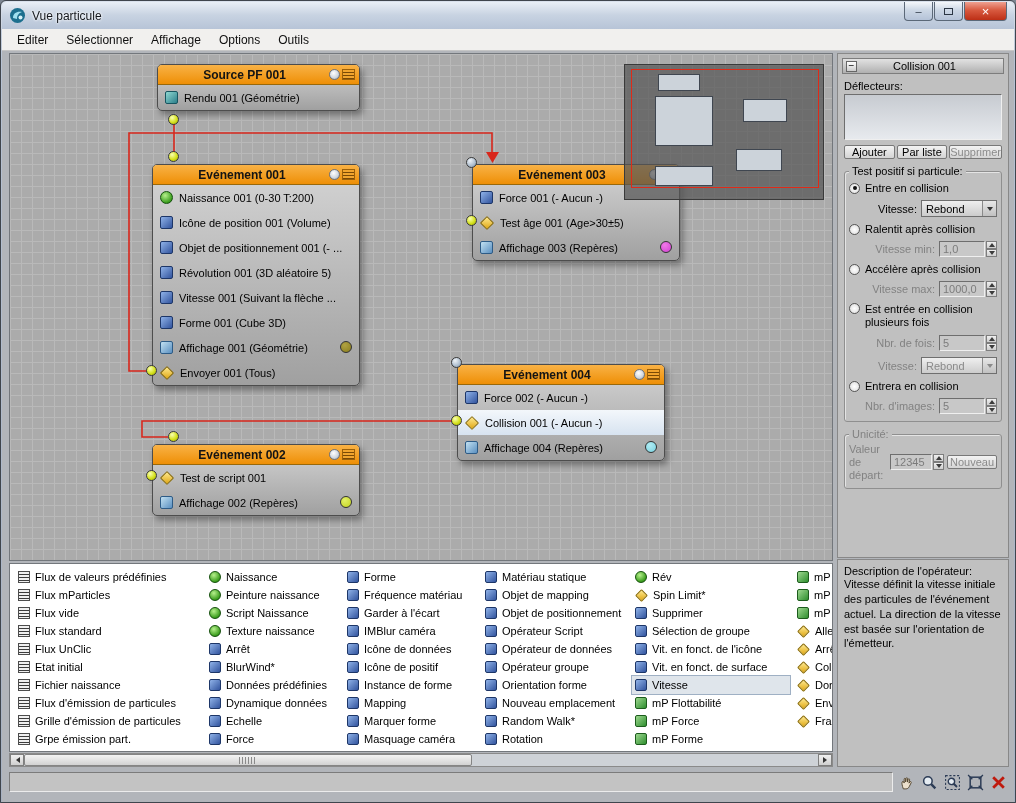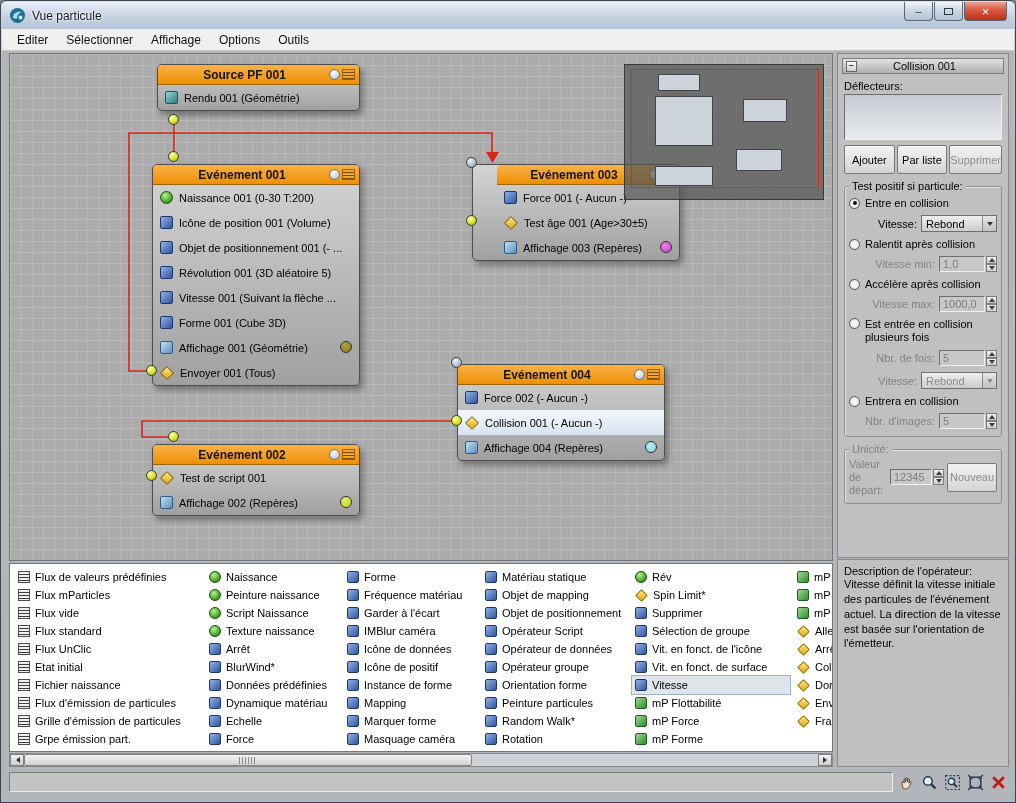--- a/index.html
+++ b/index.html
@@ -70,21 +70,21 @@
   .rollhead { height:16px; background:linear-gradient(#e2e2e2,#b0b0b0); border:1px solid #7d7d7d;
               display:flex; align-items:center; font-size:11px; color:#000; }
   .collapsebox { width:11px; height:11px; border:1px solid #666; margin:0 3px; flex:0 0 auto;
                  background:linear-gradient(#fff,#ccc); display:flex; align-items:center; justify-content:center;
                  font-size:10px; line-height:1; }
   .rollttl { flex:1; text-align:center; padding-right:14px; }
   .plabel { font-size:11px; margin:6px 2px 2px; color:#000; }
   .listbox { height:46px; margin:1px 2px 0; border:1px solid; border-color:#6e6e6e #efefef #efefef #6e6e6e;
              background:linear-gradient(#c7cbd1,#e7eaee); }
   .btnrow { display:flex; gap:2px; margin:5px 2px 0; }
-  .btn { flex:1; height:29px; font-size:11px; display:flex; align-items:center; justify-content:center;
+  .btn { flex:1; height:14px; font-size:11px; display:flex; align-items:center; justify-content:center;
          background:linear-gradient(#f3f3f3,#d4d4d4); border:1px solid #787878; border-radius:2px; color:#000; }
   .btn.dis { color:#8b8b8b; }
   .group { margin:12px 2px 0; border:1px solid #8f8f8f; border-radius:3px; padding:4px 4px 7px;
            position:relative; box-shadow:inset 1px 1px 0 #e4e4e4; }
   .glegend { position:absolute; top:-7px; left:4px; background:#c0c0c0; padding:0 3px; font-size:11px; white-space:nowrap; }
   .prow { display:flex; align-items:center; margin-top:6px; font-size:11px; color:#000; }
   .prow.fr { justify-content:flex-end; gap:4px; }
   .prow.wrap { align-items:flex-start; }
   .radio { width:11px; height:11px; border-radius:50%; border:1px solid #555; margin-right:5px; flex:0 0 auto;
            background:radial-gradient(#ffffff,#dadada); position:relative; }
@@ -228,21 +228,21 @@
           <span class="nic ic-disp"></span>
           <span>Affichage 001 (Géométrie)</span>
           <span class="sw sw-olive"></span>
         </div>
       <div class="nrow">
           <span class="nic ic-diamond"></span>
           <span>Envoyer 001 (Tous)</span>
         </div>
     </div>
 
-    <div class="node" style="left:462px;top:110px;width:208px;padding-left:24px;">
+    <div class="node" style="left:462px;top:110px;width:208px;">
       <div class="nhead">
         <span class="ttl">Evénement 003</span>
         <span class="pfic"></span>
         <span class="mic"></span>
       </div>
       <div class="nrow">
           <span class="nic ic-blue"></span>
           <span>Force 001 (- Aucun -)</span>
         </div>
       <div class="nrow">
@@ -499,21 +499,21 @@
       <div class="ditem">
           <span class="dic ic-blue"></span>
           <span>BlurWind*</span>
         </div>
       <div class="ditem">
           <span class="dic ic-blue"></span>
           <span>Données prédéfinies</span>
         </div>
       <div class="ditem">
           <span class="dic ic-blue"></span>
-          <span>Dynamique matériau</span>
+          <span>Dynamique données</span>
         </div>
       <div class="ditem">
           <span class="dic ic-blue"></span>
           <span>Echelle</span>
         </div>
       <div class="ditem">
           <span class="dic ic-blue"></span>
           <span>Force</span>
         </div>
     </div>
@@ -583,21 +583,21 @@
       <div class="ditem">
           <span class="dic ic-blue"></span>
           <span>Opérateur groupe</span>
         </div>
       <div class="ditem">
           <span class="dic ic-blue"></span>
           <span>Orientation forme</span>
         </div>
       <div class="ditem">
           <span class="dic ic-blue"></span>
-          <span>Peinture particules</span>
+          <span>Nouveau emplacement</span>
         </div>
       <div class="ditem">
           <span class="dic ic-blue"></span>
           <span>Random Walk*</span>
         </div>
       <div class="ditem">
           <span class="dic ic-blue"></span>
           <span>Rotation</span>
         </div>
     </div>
#####
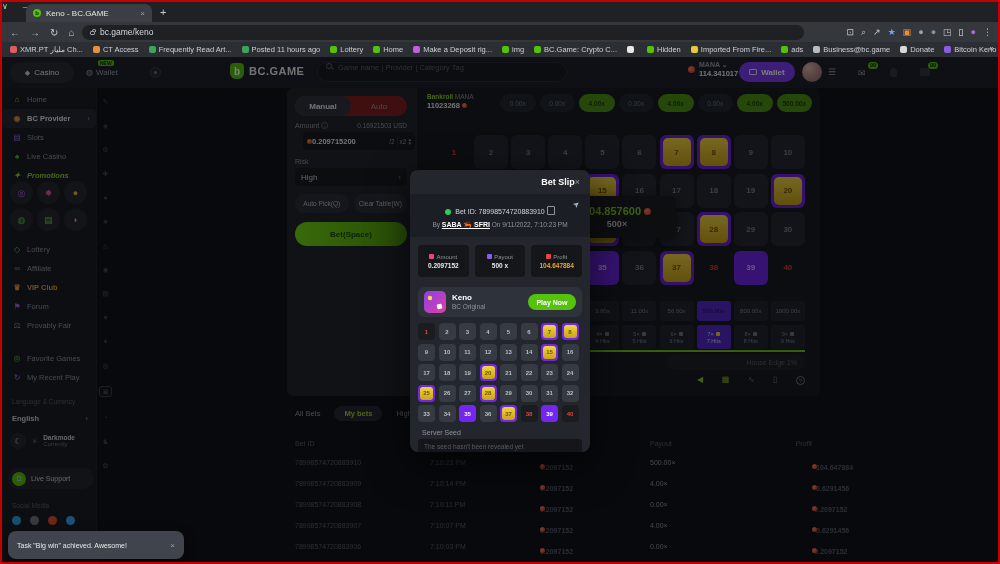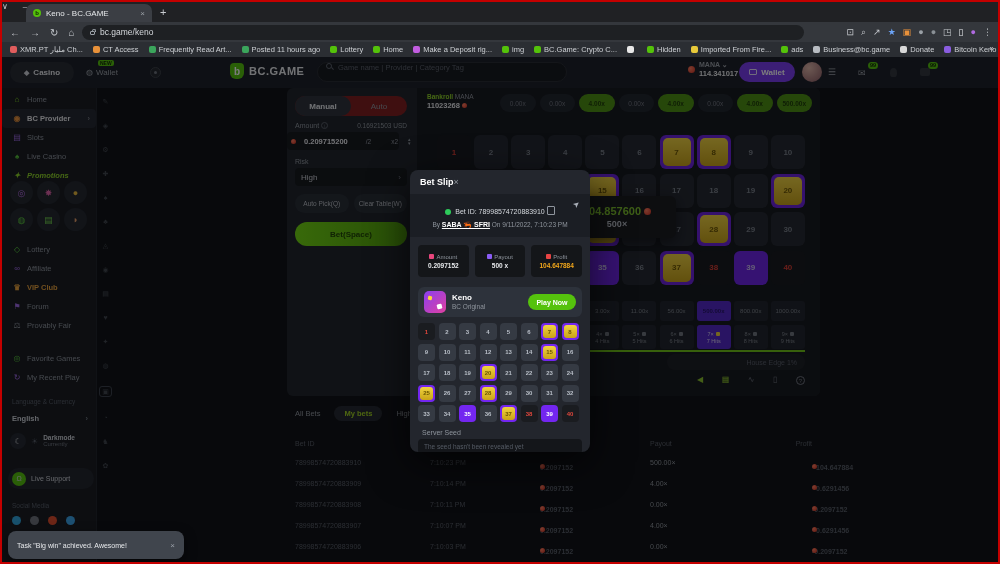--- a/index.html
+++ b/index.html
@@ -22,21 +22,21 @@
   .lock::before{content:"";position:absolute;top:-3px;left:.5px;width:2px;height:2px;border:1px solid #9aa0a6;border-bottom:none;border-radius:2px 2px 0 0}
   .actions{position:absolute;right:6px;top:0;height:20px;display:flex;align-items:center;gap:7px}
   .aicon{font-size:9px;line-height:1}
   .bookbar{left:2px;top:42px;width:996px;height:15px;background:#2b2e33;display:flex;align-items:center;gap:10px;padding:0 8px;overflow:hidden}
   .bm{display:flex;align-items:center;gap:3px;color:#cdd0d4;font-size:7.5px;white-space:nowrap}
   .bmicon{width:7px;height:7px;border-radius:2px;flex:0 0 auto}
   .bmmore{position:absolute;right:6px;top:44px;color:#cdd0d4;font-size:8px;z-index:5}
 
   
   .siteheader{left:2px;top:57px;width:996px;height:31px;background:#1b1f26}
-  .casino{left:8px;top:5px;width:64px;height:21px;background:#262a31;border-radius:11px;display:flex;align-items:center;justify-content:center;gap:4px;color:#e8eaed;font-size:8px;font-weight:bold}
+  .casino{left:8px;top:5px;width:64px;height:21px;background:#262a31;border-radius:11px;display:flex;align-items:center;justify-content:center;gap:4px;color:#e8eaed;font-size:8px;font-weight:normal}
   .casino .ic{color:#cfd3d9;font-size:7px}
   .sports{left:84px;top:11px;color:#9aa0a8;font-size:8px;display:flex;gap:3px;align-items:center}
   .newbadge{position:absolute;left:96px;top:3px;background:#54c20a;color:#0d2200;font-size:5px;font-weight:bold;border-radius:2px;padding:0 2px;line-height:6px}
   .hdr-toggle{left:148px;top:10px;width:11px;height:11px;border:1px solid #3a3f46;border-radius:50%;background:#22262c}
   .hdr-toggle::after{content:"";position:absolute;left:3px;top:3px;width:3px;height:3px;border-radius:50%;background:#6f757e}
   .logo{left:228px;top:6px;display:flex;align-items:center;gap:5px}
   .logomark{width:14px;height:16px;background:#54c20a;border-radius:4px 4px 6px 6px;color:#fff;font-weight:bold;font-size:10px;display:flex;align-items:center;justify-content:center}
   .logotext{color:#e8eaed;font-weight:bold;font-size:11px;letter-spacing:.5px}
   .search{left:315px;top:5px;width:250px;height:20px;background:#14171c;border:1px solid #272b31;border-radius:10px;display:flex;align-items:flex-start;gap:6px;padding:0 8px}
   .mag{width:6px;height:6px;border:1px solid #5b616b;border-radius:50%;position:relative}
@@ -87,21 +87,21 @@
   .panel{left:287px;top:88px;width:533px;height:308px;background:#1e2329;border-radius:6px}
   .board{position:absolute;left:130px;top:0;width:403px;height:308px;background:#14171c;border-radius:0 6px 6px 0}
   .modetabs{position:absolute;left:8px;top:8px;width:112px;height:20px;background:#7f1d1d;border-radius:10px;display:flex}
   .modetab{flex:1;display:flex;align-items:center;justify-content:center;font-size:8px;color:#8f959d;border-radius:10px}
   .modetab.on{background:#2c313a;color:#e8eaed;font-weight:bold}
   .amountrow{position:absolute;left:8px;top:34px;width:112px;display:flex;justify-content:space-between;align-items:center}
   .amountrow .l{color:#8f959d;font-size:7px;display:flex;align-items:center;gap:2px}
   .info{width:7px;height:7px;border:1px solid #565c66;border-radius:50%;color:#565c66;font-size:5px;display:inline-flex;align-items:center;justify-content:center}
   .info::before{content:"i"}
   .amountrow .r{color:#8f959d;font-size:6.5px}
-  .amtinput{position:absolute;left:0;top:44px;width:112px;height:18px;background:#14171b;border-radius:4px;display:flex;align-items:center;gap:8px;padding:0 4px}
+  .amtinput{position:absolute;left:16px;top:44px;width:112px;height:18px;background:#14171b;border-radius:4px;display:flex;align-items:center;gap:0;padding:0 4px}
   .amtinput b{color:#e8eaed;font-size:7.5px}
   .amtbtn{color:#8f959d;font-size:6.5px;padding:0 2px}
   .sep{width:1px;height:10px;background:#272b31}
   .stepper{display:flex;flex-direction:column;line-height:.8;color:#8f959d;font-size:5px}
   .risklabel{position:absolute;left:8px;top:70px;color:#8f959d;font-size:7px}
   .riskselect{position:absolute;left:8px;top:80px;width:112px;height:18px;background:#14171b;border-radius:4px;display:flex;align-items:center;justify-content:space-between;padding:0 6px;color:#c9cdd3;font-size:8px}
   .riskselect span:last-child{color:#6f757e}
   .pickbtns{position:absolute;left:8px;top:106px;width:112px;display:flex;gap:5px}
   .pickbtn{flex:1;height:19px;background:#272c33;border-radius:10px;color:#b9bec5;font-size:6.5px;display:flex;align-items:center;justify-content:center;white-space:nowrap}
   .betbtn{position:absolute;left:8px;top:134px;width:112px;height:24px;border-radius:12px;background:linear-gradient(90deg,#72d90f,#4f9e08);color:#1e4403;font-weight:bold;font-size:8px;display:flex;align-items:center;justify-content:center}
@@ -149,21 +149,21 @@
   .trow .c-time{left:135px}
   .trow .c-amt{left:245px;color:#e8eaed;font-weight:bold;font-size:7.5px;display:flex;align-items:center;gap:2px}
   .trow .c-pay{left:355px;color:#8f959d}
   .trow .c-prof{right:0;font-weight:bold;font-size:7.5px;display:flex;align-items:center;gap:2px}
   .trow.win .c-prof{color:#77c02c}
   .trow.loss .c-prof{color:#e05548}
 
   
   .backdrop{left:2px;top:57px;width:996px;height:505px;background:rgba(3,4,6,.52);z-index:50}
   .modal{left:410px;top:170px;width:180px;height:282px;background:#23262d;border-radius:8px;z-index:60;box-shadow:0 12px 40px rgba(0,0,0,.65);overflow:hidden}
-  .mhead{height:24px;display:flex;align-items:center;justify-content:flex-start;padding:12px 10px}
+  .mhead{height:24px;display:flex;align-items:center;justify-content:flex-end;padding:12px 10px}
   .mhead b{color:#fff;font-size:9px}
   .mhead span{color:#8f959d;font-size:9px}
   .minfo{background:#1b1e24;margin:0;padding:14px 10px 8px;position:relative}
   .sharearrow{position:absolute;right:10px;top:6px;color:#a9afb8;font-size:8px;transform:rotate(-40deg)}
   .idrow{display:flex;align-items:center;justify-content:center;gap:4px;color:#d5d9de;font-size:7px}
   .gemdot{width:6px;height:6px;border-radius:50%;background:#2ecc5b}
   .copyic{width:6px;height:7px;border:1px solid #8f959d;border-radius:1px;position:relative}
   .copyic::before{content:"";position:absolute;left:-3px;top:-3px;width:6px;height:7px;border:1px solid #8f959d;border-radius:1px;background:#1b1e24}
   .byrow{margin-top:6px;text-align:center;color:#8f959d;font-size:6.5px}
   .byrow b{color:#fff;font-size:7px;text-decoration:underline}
#####
▸ What the exercise asks
Wherever a line contains the string "prow", copy that line from the data.

▸ Your solution
   .prow { display:flex; align-items:center; margin-top:6px; font-size:11px; color:#000; }
   .prow.fr { justify-content:flex-end; gap:4px; }
   .prow.wrap { align-items:flex-start; }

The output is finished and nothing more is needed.